Czy zawsze można wierzyć własnym oczom? Anna Fox straciła wszystko: szczęśliwą rodzinę, pracę oraz zdrowie. Od miesięcy nie postawiła stopy za progiem domu. Całe dnie spędza w Internecie, przed telewizorem lub szpiegując sąsiadów za pomocą aparatu fotograficznego. Pozbawiona własnego życia coraz bardziej zaczyna przeżywać cudze… Najwięcej uwagi poświęca Russellom, rodzinie nowej w tej okolicy i tak podobnej do tej, którą jeszcze niedawno sama miała. Jednak pewnej nocy widzi coś, czego nie powinna oglądać. Jej świat się rozpada, a na jaw wychodzą szokujące sekrety. Co jest prawdą, a co zmyśleniem? Kto jest w niebezpieczeństwie, a kto panuje nad sytuacją?

Z początku wydawało mi się, że Anna będzie typem wścibskiej sąsiadki, która z nudów czatuje za firanką, by monitorować, co dzieje się w sąsiedztwie. Na kolanach trzyma miskę z jakimiś chipsami, co chwila wyciera ręce o dżinsy, tak tłuste jest to śmieciowe żarcie. Typ nieznośny. Fox jest jednak bohaterką o wiele bardziej złożoną, a przyczyna jej obserwacji zupełnie inna niż nieciekawa egzystencja. Zgoła odmiennie wyobrażałem sobie też główny trzon opowieści, ale ten początkowy zwód bynajmniej nie jest rozczarowujący, choć trzeba przyznać, że kieruje fabułę w stronę dobrze znanych schematów. I do połowy powieści byłem przekonany, iż to kolejna sztampowa historia. Na domiar złego nudna, bo przez blisko dwieście stron nie dzieje się nic ciekawego. Pomyślałem: no cóż, ktoś tu się zbyt zagalopował z wprowadzaniem w świat przedstawiony i zamiast zawiązać akcję, buduje portrety bohaterów, klimat sąsiedztwa gdzieś w Nowym Jorku, z detaliczną dokładnością opisów przedstawia świat głównej bohaterki. I niby zaczyna się trzęsieniem ziemi, jak lubił zaczynać swoje filmy często przywoływany w lekturze Hitchcock (Anna to prawdziwa kinomanka), ale po nim napięcie wcale nie wzrasta.
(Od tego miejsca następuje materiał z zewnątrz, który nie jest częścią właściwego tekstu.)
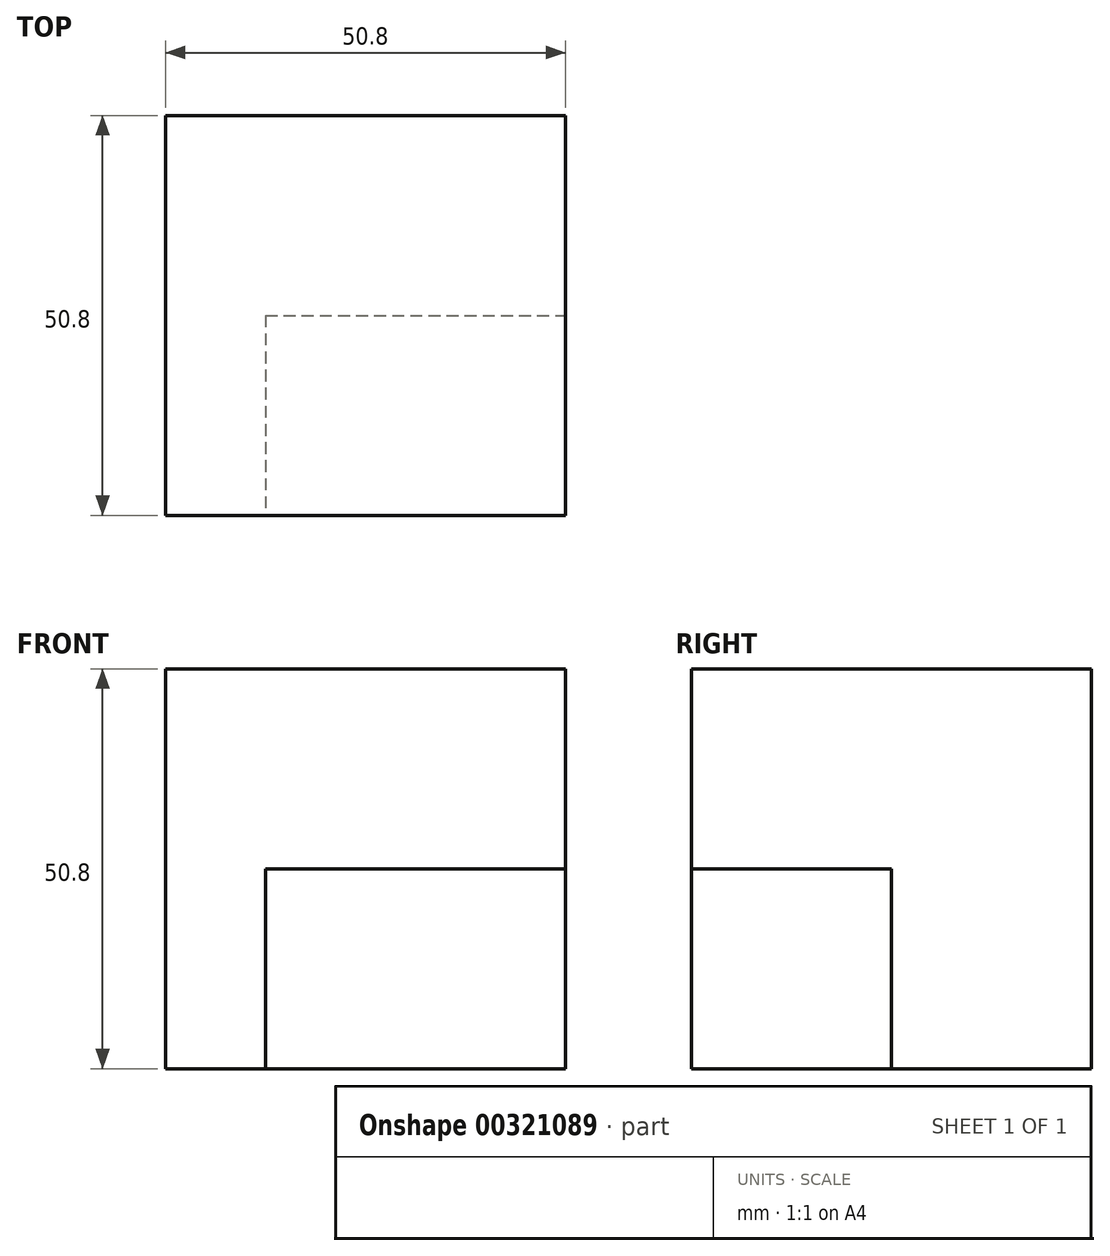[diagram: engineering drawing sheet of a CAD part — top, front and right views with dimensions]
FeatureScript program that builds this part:
annotation { "Feature Type Name" : "Feature", "Feature Type Description" : "" }
export const myFeature = defineFeature(function(context is Context, id is Id, definition is map)
    precondition{}
    {
        {
            var Q0;
            Q0=qCreatedBy(makeId("Top.planeOp"),FACE);
            var sketch = newSketch(context, id + "F0", { "sketchPlane" : qUnion([Q0])});
            skLineSegment(sketch, "E0", {"start": v(-21.75, 24.94) * mm, "end": v(-21.75, -25.86) * mm});
            skLineSegment(sketch, "E1", {"start": v(-21.75, -25.86) * mm, "end": v(29.05, -25.86) * mm});
            skLineSegment(sketch, "E2", {"start": v(29.05, -25.86) * mm, "end": v(29.05, 24.94) * mm});
            skLineSegment(sketch, "E3", {"start": v(29.05, 24.94) * mm, "end": v(-21.75, 24.94) * mm});
            skSolve(sketch);
        }
        {
            var Q0;
            Q0=makeQuery(id+"F0.imprint","IMPRINT",FACE,{"disambiguationData":[TD([[makeQuery(id+"F0.imprint","IMPRINT",EDGE,{"derivedFrom":sQuery(id+"F0.wireOp",EDGE,"E0")}),1.0]])]});
            extrude(context, id + "F1", {"entities" : qUnion([Q0]), "depth" : 50.8 * mm});
        }
        {
            var Q0;
            Q0=makeQuery(id+"F1.opExtrude","SWEPT_FACE",FACE,{"disambiguationData":[OSD([sQuery(id+"F0.wireOp",EDGE,"E1")])]});
            var sketch = newSketch(context, id + "F2", { "sketchPlane" : qUnion([Q0])});
            skLineSegment(sketch, "E4.bottom", {"start": v(29.05, 0) * mm, "end": v(-9.05, 0) * mm});
            skLineSegment(sketch, "E4.top", {"start": v(29.05, 25.4) * mm, "end": v(-9.05, 25.4) * mm});
            skLineSegment(sketch, "E4.left", {"start": v(29.05, 0) * mm, "end": v(29.05, 25.4) * mm});
            skLineSegment(sketch, "E4.right", {"start": v(-9.05, 0) * mm, "end": v(-9.05, 25.4) * mm});
            skSolve(sketch);
        }
        {
            var Q0;
            Q0 = qSketchRegion(id + "F2", true);
            var Q1;
            Q1=makeQuery(id+"F2.imprint","IMPRINT",FACE,{"disambiguationData":[TD([[makeQuery(id+"F2.imprint","IMPRINT",EDGE,{"derivedFrom":sQuery(id+"F2.wireOp",EDGE,"E4.bottom")}),1.0]])]});
            extrude(context, id + "F3", {"entities" : qUnion([Q0, Q1]), "operationType" : NewBodyOperationType.REMOVE, "oppositeDirection" : true, "depth" : 25.4 * mm});
        }
    });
Autor niedowierzający i podjarany jednocześnie | twitter

To powinno wzbudzić moje podejrzenia, bo w rzeczywistości to, co wziąłem za prezentację miejsca akcji, jest rozpoczęciem historii, które w dalszej lekturze sprawiło, że oszalałem na jej punkcie. To ciekawy chwyt: czytelnik nie rejestruje wszystkich wydarzeń z jakimś szczególnym zaangażowaniem, co później przekłada się na to, że wiele z tych z pozoru nieistotnych informacji nieźle zaskakuje, gdy główna bohaterka, w celu ogarnięcia aktualnych wydarzeń, zaczyna się cofać myślami w czasie. Czytelnik był ślepy na detale, których skonstatowanie mrozi krew w żyłach. Skonstatowanie w odpowiednim czasie, rzecz jasna (borze, jakie trudne do wymówienia słowo). W tym tkwi siła „Kobiety w oknie”. Ale nie martwcie się, to nie jest tak, że przyszedł poppapraniec, zdradził największy sekret sukcesu tej książki i oddala się wesół. No, może półwesół. Nawet jeżeli wytężycie swoją uwagę od samego początku, jestem przekonany, że A. J. Finn będzie umiał Was zaskoczyć. Robi to naprawdę dobrze.

Rzadka sytuacja kiedy w zupełności zgadzam się z blurbami (mówię o dymkach)

Odkąd Anna Fox usłyszała krzyk z drugiej strony skweru, akcja nabiera prawdziwego rozpędu, a autor w całej okazałości prezentuje swoją umiejętność budowania napięcia. W pewnym momencie nie wiedziałem już, kto mówi prawdę, byłem sprzymierzeńcem raz jednej, raz drugiej strony konfliktu. Udzieliło mi się zagubienie głównej bohaterki, nie wiedziałem, co myśleć o opisanych wydarzeniach. Autor z łatwością manipuluje faktami, manipulując także czytelnikiem, by w finale thrillera zapewnić mu emocje, których nigdy nie zapomni. Właściwie do końca nie wiadomo, kto i jaką rolę w rzeczywistości pełni w całej tej złożonej intrydze. Wykorzystuje w tym celu fantastyczny talent do tworzenia dynamicznych opisów. Czytający wciąga się w wir wydarzeń, tętno przyspiesza, pojawiają się wypieki na twarzy, a emocje sięgają zenitu. Naprawdę.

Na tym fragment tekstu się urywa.